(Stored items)
>> START

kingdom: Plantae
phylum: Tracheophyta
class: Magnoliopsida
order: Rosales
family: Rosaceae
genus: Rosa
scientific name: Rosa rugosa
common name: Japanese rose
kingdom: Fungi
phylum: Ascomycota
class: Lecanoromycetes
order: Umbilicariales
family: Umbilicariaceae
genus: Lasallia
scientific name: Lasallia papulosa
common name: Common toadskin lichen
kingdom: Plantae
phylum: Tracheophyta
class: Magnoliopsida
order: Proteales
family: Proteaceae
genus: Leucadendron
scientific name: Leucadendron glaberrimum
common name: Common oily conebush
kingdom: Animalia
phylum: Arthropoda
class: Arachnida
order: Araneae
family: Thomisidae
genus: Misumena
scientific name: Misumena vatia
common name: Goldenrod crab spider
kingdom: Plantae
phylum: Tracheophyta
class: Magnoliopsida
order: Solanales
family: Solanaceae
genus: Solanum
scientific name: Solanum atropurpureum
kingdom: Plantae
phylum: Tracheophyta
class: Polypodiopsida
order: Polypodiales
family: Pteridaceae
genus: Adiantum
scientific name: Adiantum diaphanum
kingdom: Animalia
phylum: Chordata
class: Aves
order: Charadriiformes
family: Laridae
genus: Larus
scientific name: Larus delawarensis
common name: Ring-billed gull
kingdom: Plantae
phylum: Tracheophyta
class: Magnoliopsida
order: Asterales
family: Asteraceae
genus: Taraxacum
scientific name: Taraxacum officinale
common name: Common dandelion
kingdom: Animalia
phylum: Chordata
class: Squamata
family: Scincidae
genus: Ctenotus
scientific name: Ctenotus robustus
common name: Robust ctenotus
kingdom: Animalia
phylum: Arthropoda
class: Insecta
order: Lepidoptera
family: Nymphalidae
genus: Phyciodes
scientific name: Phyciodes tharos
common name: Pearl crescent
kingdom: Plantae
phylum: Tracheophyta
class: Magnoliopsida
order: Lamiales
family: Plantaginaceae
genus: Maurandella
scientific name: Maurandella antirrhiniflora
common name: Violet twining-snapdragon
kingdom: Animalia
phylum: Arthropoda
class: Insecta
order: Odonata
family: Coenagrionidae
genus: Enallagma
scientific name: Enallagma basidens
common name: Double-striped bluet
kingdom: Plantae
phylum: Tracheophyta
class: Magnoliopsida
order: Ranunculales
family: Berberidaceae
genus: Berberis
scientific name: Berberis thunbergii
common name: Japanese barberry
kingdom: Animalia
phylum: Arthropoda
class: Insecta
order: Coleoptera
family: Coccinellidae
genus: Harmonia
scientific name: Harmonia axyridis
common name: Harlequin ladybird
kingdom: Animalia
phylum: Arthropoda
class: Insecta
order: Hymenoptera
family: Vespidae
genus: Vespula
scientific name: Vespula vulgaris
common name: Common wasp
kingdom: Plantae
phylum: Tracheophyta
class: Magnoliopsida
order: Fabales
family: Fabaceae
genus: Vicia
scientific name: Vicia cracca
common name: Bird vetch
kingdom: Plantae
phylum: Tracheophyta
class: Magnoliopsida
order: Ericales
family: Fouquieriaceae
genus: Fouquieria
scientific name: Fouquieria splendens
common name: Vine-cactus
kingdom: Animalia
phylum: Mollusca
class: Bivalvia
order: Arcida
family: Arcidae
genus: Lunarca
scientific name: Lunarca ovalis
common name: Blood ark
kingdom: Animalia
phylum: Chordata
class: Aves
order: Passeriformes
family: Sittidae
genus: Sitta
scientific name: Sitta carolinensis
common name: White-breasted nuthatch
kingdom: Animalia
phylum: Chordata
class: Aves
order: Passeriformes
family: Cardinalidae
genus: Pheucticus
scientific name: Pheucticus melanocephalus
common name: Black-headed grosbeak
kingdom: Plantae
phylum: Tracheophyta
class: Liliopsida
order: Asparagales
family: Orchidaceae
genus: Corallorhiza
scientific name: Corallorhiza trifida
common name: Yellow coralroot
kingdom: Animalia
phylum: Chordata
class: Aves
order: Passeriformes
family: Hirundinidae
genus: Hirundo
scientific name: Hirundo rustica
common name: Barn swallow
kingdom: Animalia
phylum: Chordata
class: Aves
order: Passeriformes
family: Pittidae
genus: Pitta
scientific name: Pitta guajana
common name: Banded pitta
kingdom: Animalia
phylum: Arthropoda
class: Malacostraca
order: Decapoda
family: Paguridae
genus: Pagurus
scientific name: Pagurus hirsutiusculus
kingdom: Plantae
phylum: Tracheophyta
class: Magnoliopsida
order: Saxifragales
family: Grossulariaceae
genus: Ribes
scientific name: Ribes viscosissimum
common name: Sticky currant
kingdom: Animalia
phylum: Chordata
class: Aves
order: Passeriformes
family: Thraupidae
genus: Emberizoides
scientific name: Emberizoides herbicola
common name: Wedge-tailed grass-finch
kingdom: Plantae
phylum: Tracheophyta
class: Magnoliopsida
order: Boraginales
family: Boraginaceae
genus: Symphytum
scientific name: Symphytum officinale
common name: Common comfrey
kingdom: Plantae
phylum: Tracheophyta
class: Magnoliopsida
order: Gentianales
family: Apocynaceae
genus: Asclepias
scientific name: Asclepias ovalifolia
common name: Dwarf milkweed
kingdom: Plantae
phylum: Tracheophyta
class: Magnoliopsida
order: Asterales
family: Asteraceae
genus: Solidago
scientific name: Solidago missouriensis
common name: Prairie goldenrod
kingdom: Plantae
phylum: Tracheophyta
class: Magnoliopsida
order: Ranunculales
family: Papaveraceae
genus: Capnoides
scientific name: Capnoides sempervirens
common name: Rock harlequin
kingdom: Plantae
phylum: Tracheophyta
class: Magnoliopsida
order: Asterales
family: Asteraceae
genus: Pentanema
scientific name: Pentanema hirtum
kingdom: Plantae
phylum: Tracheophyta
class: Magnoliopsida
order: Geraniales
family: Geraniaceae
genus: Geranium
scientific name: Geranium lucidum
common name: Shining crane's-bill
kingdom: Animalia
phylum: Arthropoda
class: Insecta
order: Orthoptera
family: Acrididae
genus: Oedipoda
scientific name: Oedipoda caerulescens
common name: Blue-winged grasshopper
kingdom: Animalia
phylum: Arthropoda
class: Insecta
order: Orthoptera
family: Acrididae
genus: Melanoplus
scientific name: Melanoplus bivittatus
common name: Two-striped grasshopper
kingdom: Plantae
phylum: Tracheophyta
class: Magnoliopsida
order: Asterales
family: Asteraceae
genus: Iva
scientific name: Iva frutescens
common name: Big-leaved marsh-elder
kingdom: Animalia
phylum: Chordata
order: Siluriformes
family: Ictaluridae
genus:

>> END

Reproduce every line of the listing above, word for word and in the same order, changing nothing.

kingdom: Plantae
phylum: Tracheophyta
class: Magnoliopsida
order: Rosales
family: Rosaceae
genus: Rosa
scientific name: Rosa rugosa
common name: Japanese rose
kingdom: Fungi
phylum: Ascomycota
class: Lecanoromycetes
order: Umbilicariales
family: Umbilicariaceae
genus: Lasallia
scientific name: Lasallia papulosa
common name: Common toadskin lichen
kingdom: Plantae
phylum: Tracheophyta
class: Magnoliopsida
order: Proteales
family: Proteaceae
genus: Leucadendron
scientific name: Leucadendron glaberrimum
common name: Common oily conebush
kingdom: Animalia
phylum: Arthropoda
class: Arachnida
order: Araneae
family: Thomisidae
genus: Misumena
scientific name: Misumena vatia
common name: Goldenrod crab spider
kingdom: Plantae
phylum: Tracheophyta
class: Magnoliopsida
order: Solanales
family: Solanaceae
genus: Solanum
scientific name: Solanum atropurpureum
kingdom: Plantae
phylum: Tracheophyta
class: Polypodiopsida
order: Polypodiales
family: Pteridaceae
genus: Adiantum
scientific name: Adiantum diaphanum
kingdom: Animalia
phylum: Chordata
class: Aves
order: Charadriiformes
family: Laridae
genus: Larus
scientific name: Larus delawarensis
common name: Ring-billed gull
kingdom: Plantae
phylum: Tracheophyta
class: Magnoliopsida
order: Asterales
family: Asteraceae
genus: Taraxacum
scientific name: Taraxacum officinale
common name: Common dandelion
kingdom: Animalia
phylum: Chordata
class: Squamata
family: Scincidae
genus: Ctenotus
scientific name: Ctenotus robustus
common name: Robust ctenotus
kingdom: Animalia
phylum: Arthropoda
class: Insecta
order: Lepidoptera
family: Nymphalidae
genus: Phyciodes
scientific name: Phyciodes tharos
common name: Pearl crescent
kingdom: Plantae
phylum: Tracheophyta
class: Magnoliopsida
order: Lamiales
family: Plantaginaceae
genus: Maurandella
scientific name: Maurandella antirrhiniflora
common name: Violet twining-snapdragon
kingdom: Animalia
phylum: Arthropoda
class: Insecta
order: Odonata
family: Coenagrionidae
genus: Enallagma
scientific name: Enallagma basidens
common name: Double-striped bluet
kingdom: Plantae
phylum: Tracheophyta
class: Magnoliopsida
order: Ranunculales
family: Berberidaceae
genus: Berberis
scientific name: Berberis thunbergii
common name: Japanese barberry
kingdom: Animalia
phylum: Arthropoda
class: Insecta
order: Coleoptera
family: Coccinellidae
genus: Harmonia
scientific name: Harmonia axyridis
common name: Harlequin ladybird
kingdom: Animalia
phylum: Arthropoda
class: Insecta
order: Hymenoptera
family: Vespidae
genus: Vespula
scientific name: Vespula vulgaris
common name: Common wasp
kingdom: Plantae
phylum: Tracheophyta
class: Magnoliopsida
order: Fabales
family: Fabaceae
genus: Vicia
scientific name: Vicia cracca
common name: Bird vetch
kingdom: Plantae
phylum: Tracheophyta
class: Magnoliopsida
order: Ericales
family: Fouquieriaceae
genus: Fouquieria
scientific name: Fouquieria splendens
common name: Vine-cactus
kingdom: Animalia
phylum: Mollusca
class: Bivalvia
order: Arcida
family: Arcidae
genus: Lunarca
scientific name: Lunarca ovalis
common name: Blood ark
kingdom: Animalia
phylum: Chordata
class: Aves
order: Passeriformes
family: Sittidae
genus: Sitta
scientific name: Sitta carolinensis
common name: White-breasted nuthatch
kingdom: Animalia
phylum: Chordata
class: Aves
order: Passeriformes
family: Cardinalidae
genus: Pheucticus
scientific name: Pheucticus melanocephalus
common name: Black-headed grosbeak
kingdom: Plantae
phylum: Tracheophyta
class: Liliopsida
order: Asparagales
family: Orchidaceae
genus: Corallorhiza
scientific name: Corallorhiza trifida
common name: Yellow coralroot
kingdom: Animalia
phylum: Chordata
class: Aves
order: Passeriformes
family: Hirundinidae
genus: Hirundo
scientific name: Hirundo rustica
common name: Barn swallow
kingdom: Animalia
phylum: Chordata
class: Aves
order: Passeriformes
family: Pittidae
genus: Pitta
scientific name: Pitta guajana
common name: Banded pitta
kingdom: Animalia
phylum: Arthropoda
class: Malacostraca
order: Decapoda
family: Paguridae
genus: Pagurus
scientific name: Pagurus hirsutiusculus
kingdom: Plantae
phylum: Tracheophyta
class: Magnoliopsida
order: Saxifragales
family: Grossulariaceae
genus: Ribes
scientific name: Ribes viscosissimum
common name: Sticky currant
kingdom: Animalia
phylum: Chordata
class: Aves
order: Passeriformes
family: Thraupidae
genus: Emberizoides
scientific name: Emberizoides herbicola
common name: Wedge-tailed grass-finch
kingdom: Plantae
phylum: Tracheophyta
class: Magnoliopsida
order: Boraginales
family: Boraginaceae
genus: Symphytum
scientific name: Symphytum officinale
common name: Common comfrey
kingdom: Plantae
phylum: Tracheophyta
class: Magnoliopsida
order: Gentianales
family: Apocynaceae
genus: Asclepias
scientific name: Asclepias ovalifolia
common name: Dwarf milkweed
kingdom: Plantae
phylum: Tracheophyta
class: Magnoliopsida
order: Asterales
family: Asteraceae
genus: Solidago
scientific name: Solidago missouriensis
common name: Prairie goldenrod
kingdom: Plantae
phylum: Tracheophyta
class: Magnoliopsida
order: Ranunculales
family: Papaveraceae
genus: Capnoides
scientific name: Capnoides sempervirens
common name: Rock harlequin
kingdom: Plantae
phylum: Tracheophyta
class: Magnoliopsida
order: Asterales
family: Asteraceae
genus: Pentanema
scientific name: Pentanema hirtum
kingdom: Plantae
phylum: Tracheophyta
class: Magnoliopsida
order: Geraniales
family: Geraniaceae
genus: Geranium
scientific name: Geranium lucidum
common name: Shining crane's-bill
kingdom: Animalia
phylum: Arthropoda
class: Insecta
order: Orthoptera
family: Acrididae
genus: Oedipoda
scientific name: Oedipoda caerulescens
common name: Blue-winged grasshopper
kingdom: Animalia
phylum: Arthropoda
class: Insecta
order: Orthoptera
family: Acrididae
genus: Melanoplus
scientific name: Melanoplus bivittatus
common name: Two-striped grasshopper
kingdom: Plantae
phylum: Tracheophyta
class: Magnoliopsida
order: Asterales
family: Asteraceae
genus: Iva
scientific name: Iva frutescens
common name: Big-leaved marsh-elder
kingdom: Animalia
phylum: Chordata
order: Siluriformes
family: Ictaluridae
genus:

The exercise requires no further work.